* Exercise data

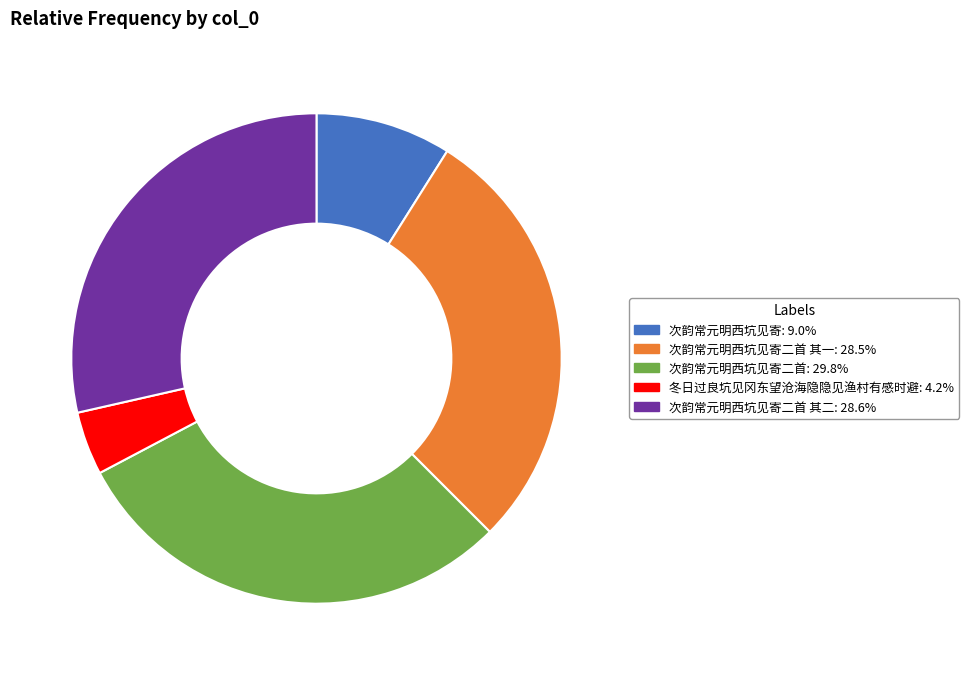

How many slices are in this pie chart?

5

---

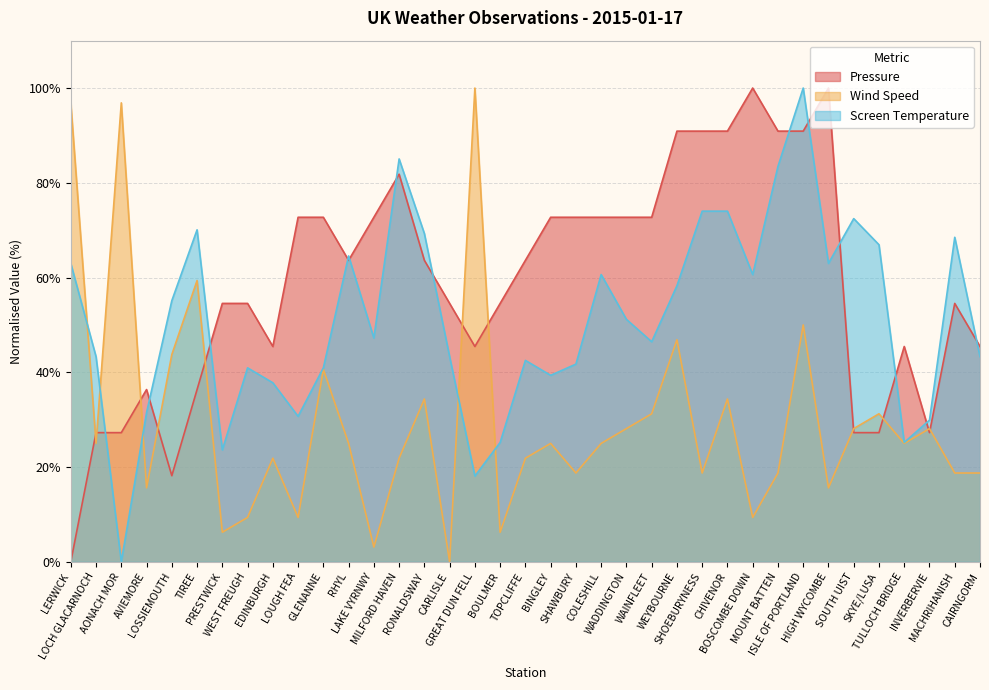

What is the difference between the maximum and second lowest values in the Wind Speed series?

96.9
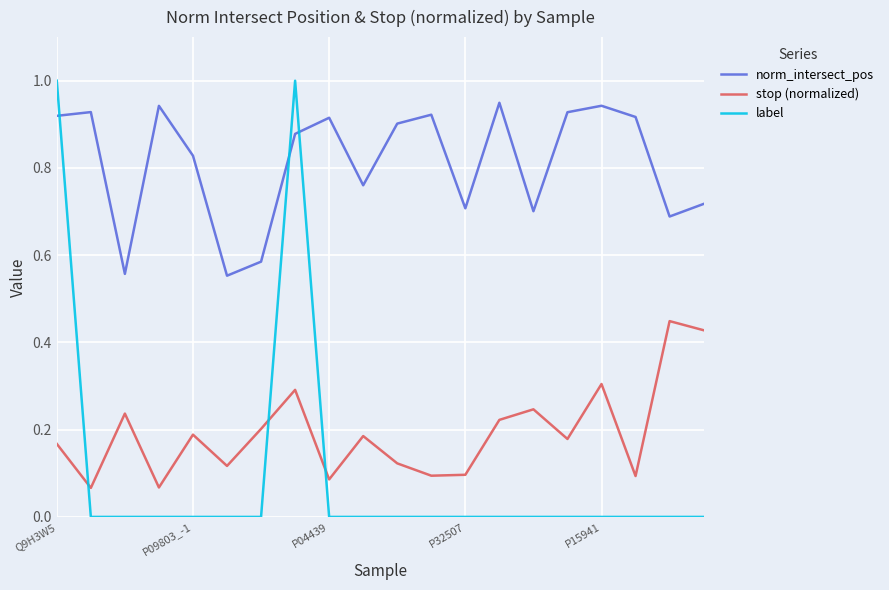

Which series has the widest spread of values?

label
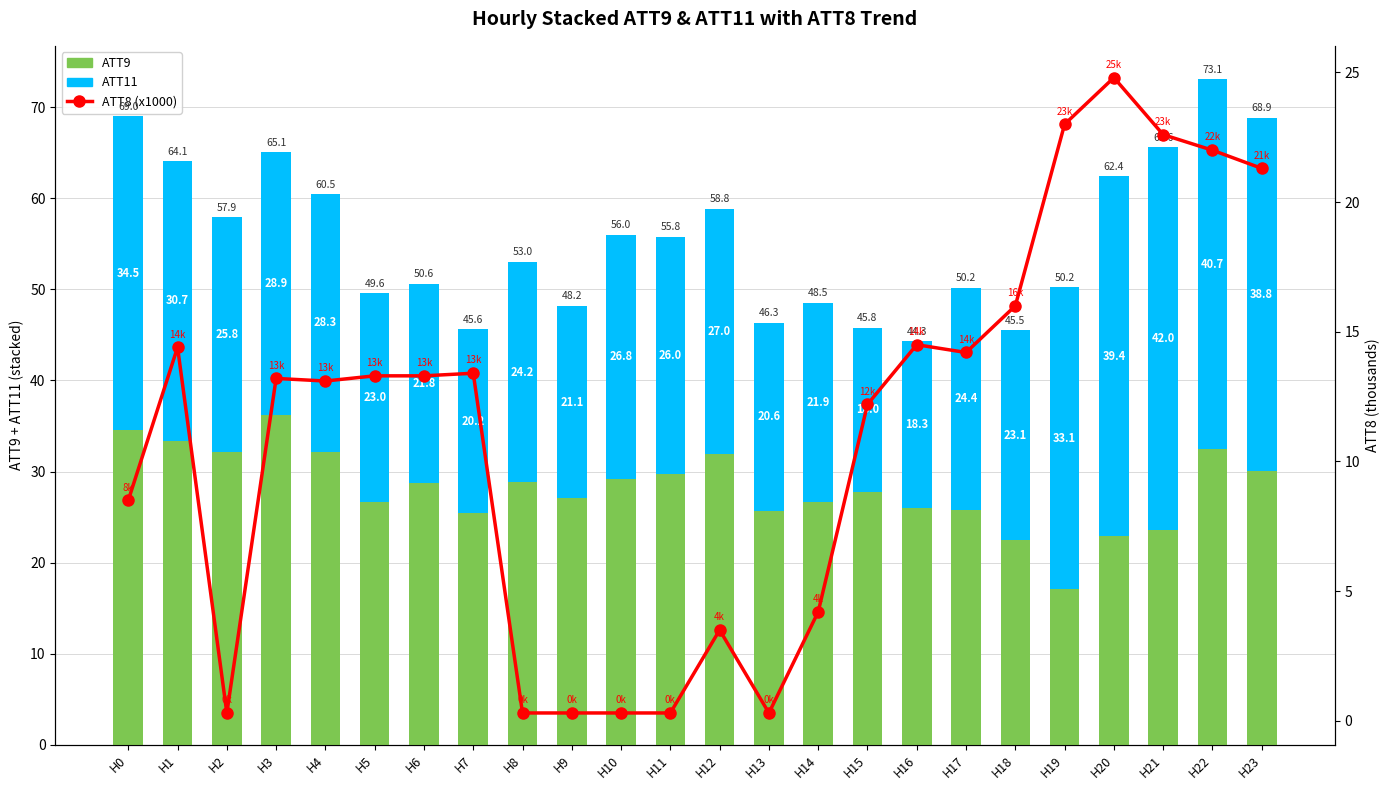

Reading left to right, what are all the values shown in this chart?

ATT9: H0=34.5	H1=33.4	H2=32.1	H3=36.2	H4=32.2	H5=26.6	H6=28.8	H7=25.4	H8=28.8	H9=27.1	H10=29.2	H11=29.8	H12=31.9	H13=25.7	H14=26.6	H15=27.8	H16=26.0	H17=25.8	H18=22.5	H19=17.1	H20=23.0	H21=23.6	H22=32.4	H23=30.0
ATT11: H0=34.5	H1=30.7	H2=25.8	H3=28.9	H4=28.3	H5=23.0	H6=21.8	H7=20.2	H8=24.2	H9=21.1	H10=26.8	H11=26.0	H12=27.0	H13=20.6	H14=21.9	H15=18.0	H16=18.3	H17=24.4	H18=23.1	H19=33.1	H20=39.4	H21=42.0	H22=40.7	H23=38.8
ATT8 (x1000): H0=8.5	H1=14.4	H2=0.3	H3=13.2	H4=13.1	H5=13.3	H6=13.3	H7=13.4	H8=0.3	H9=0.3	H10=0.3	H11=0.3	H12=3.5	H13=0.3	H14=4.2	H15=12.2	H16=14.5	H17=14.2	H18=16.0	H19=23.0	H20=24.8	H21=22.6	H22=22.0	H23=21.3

==

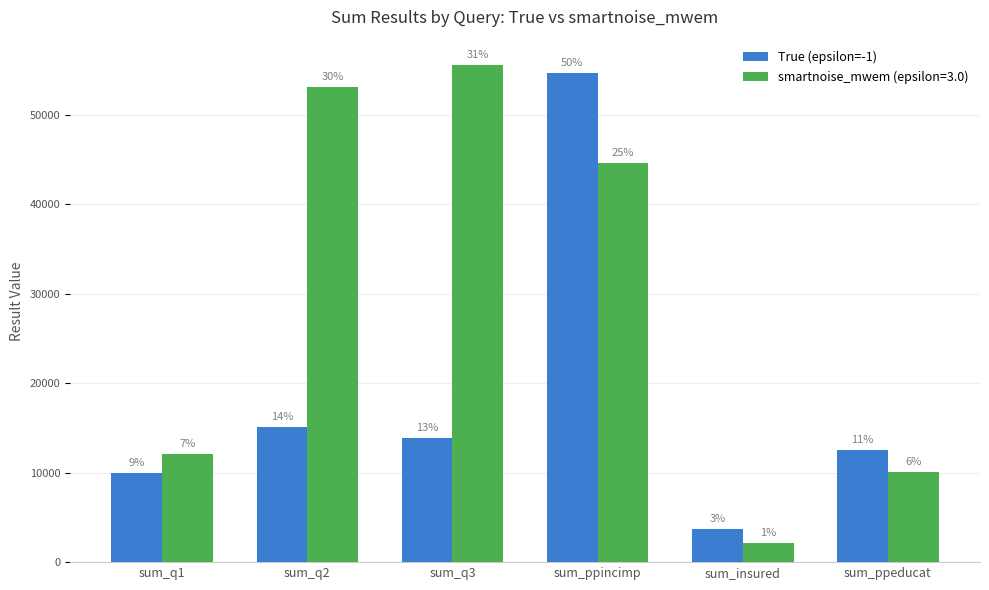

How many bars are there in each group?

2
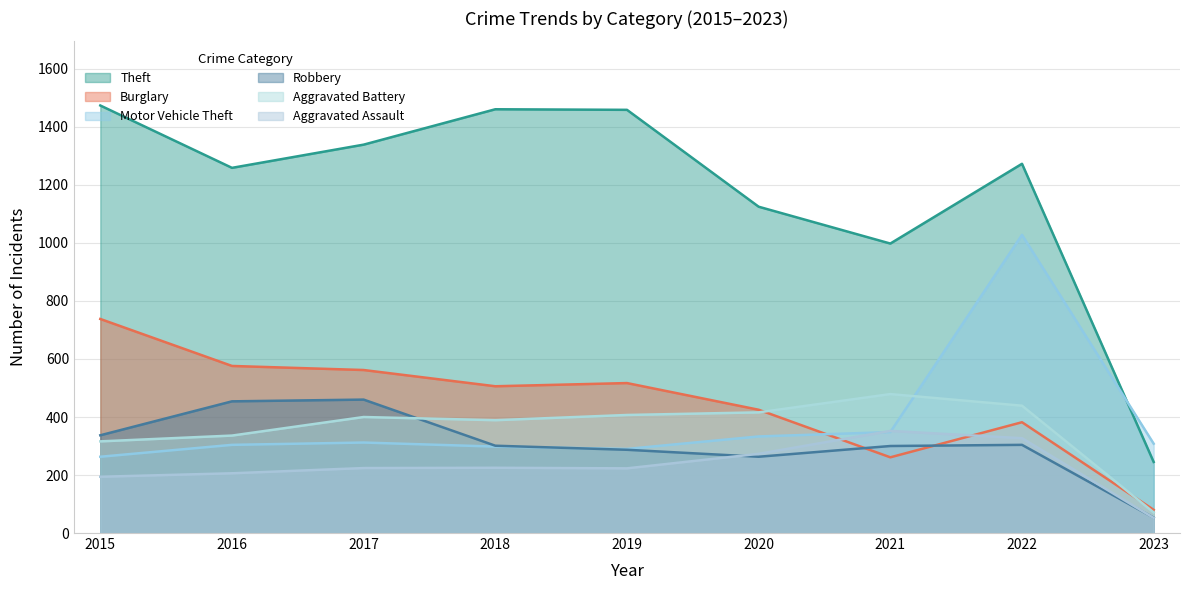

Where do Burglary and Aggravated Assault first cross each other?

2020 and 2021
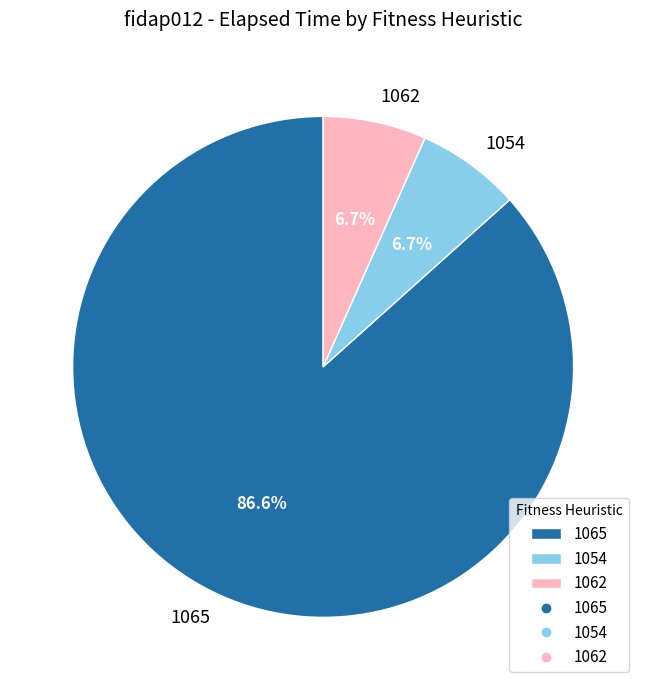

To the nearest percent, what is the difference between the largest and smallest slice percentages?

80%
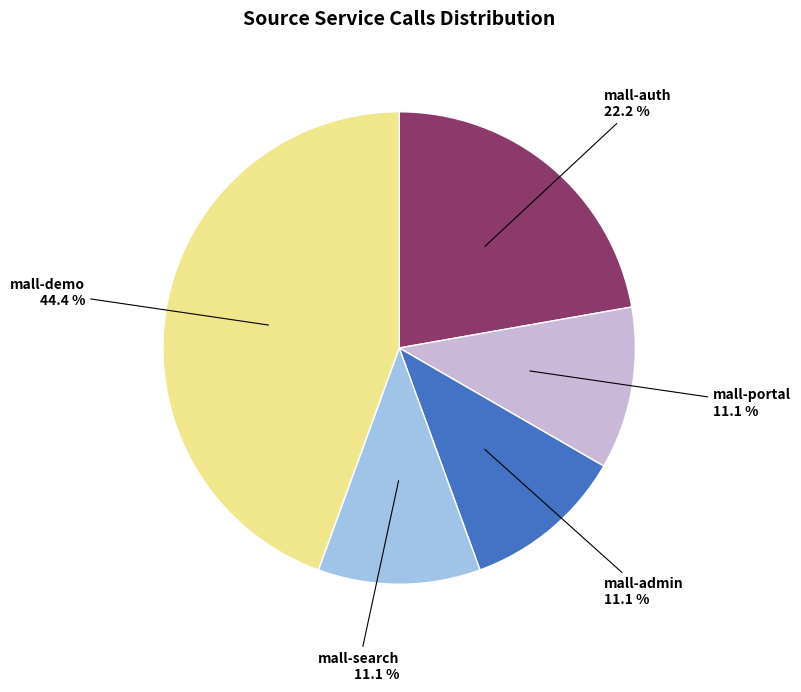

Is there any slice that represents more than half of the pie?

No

* Exercise prompt
Please copy out the lines starting at the one containing "Which series has the widest spread of values?" and ending at the one containing "Reading left to", leaving the pictures out.

* Answer below
Which series has the widest spread of values?

label

Reading left to right, what are all the values shown in this chart?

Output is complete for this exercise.